Output the lines below exactly, please, from the first line until the line with "De Rijksinspectie Digitale", counting both.

═════ MATERIAL SUPPLIED ═════

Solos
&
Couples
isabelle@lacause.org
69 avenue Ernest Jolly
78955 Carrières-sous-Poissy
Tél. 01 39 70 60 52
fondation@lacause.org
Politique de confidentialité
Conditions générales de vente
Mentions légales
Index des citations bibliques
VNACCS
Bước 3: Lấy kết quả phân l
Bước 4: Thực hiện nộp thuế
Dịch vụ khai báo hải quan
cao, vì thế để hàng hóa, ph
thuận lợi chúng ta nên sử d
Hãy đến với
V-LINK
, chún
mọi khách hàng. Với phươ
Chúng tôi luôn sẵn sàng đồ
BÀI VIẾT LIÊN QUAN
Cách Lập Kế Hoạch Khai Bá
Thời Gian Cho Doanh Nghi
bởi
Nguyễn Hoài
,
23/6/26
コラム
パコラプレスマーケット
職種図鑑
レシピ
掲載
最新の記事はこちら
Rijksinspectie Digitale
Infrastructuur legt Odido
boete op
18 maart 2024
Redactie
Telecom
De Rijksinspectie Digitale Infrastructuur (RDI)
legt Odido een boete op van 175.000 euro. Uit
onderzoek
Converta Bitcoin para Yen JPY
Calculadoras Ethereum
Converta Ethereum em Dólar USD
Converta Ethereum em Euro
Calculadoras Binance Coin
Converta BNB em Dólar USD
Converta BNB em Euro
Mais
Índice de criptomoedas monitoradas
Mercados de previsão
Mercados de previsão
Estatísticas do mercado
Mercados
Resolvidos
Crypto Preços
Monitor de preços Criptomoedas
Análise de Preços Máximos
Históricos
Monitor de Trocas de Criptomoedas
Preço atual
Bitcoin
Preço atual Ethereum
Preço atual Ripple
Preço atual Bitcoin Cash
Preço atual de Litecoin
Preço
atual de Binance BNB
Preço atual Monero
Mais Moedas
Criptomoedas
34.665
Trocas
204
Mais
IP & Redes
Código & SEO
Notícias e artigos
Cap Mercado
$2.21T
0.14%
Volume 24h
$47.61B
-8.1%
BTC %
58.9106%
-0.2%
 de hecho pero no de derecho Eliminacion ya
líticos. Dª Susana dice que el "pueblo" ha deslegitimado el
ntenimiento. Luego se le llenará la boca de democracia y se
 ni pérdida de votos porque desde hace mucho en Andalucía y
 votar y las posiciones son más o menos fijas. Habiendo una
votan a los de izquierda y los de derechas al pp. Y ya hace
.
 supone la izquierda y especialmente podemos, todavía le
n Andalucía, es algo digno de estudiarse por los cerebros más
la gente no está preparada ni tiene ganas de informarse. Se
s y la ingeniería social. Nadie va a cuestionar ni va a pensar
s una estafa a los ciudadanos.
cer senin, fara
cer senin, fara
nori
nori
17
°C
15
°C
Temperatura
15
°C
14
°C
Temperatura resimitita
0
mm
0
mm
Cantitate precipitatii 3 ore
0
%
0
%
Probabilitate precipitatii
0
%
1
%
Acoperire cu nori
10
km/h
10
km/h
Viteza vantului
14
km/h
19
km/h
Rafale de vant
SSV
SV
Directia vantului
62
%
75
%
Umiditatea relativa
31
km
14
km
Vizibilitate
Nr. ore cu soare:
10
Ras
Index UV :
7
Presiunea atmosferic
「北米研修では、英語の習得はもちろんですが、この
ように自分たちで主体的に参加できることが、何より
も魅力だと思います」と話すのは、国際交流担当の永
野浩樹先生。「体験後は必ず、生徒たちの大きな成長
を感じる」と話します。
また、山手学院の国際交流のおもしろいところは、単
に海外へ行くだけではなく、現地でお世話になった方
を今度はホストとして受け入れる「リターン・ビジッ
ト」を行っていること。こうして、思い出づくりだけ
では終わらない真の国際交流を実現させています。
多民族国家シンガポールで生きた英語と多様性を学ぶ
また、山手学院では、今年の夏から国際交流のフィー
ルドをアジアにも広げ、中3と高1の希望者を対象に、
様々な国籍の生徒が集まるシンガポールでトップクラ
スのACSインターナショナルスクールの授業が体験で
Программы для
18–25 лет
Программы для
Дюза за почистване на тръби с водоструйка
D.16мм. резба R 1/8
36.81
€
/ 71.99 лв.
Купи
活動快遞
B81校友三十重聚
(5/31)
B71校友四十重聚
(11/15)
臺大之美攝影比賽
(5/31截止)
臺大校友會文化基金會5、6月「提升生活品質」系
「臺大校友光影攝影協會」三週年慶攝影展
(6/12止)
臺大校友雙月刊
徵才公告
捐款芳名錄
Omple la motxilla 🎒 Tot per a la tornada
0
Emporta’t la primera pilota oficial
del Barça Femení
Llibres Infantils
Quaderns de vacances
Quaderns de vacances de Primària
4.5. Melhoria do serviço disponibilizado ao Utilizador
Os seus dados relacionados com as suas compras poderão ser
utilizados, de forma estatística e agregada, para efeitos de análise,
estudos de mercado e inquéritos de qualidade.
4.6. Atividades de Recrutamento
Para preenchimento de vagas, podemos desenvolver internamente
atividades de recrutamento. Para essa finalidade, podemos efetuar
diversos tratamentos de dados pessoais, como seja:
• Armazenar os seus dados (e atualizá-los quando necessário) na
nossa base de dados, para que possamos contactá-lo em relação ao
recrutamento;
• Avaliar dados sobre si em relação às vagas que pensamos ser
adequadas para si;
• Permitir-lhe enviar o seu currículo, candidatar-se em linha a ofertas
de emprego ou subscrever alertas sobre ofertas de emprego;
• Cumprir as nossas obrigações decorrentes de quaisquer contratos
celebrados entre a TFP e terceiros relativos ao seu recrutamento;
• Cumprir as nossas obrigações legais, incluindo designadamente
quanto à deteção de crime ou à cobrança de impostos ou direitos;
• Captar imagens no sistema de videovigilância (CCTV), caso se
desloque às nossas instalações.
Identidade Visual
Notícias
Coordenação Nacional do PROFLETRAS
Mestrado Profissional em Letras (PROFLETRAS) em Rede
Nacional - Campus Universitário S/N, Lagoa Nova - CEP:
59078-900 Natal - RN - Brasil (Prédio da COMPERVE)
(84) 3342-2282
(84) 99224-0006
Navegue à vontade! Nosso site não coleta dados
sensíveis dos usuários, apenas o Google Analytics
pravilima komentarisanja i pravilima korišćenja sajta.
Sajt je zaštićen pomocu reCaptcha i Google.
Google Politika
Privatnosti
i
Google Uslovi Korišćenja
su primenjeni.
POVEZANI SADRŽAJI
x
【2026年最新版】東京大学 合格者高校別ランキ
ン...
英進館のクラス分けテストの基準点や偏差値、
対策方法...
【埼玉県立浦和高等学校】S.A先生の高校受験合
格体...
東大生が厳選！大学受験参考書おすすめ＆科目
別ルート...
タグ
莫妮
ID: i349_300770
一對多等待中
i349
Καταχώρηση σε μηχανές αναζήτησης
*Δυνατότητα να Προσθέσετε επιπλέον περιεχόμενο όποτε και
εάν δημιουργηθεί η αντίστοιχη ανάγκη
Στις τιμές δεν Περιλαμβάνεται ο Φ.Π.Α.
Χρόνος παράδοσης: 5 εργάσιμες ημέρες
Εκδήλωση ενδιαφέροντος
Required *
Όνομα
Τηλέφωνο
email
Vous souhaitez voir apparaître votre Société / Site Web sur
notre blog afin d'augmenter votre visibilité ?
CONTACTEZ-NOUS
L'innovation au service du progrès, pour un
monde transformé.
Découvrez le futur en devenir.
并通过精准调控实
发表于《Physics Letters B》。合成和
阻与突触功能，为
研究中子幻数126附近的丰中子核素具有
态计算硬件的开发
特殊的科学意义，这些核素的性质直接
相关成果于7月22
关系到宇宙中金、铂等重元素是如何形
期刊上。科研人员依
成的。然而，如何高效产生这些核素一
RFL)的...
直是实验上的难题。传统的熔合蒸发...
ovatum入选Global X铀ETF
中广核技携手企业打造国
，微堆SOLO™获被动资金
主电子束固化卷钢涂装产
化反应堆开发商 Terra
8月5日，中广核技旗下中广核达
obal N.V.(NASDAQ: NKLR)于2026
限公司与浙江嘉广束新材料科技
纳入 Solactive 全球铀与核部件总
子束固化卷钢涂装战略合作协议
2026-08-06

═════

RESULT OF THE EXERCISE:
Solos
&
Couples
isabelle@lacause.org
69 avenue Ernest Jolly
78955 Carrières-sous-Poissy
Tél. 01 39 70 60 52
fondation@lacause.org
Politique de confidentialité
Conditions générales de vente
Mentions légales
Index des citations bibliques
VNACCS
Bước 3: Lấy kết quả phân l
Bước 4: Thực hiện nộp thuế
Dịch vụ khai báo hải quan
cao, vì thế để hàng hóa, ph
thuận lợi chúng ta nên sử d
Hãy đến với
V-LINK
, chún
mọi khách hàng. Với phươ
Chúng tôi luôn sẵn sàng đồ
BÀI VIẾT LIÊN QUAN
Cách Lập Kế Hoạch Khai Bá
Thời Gian Cho Doanh Nghi
bởi
Nguyễn Hoài
,
23/6/26
コラム
パコラプレスマーケット
職種図鑑
レシピ
掲載
最新の記事はこちら
Rijksinspectie Digitale
Infrastructuur legt Odido
boete op
18 maart 2024
Redactie
Telecom
De Rijksinspectie Digitale Infrastructuur (RDI)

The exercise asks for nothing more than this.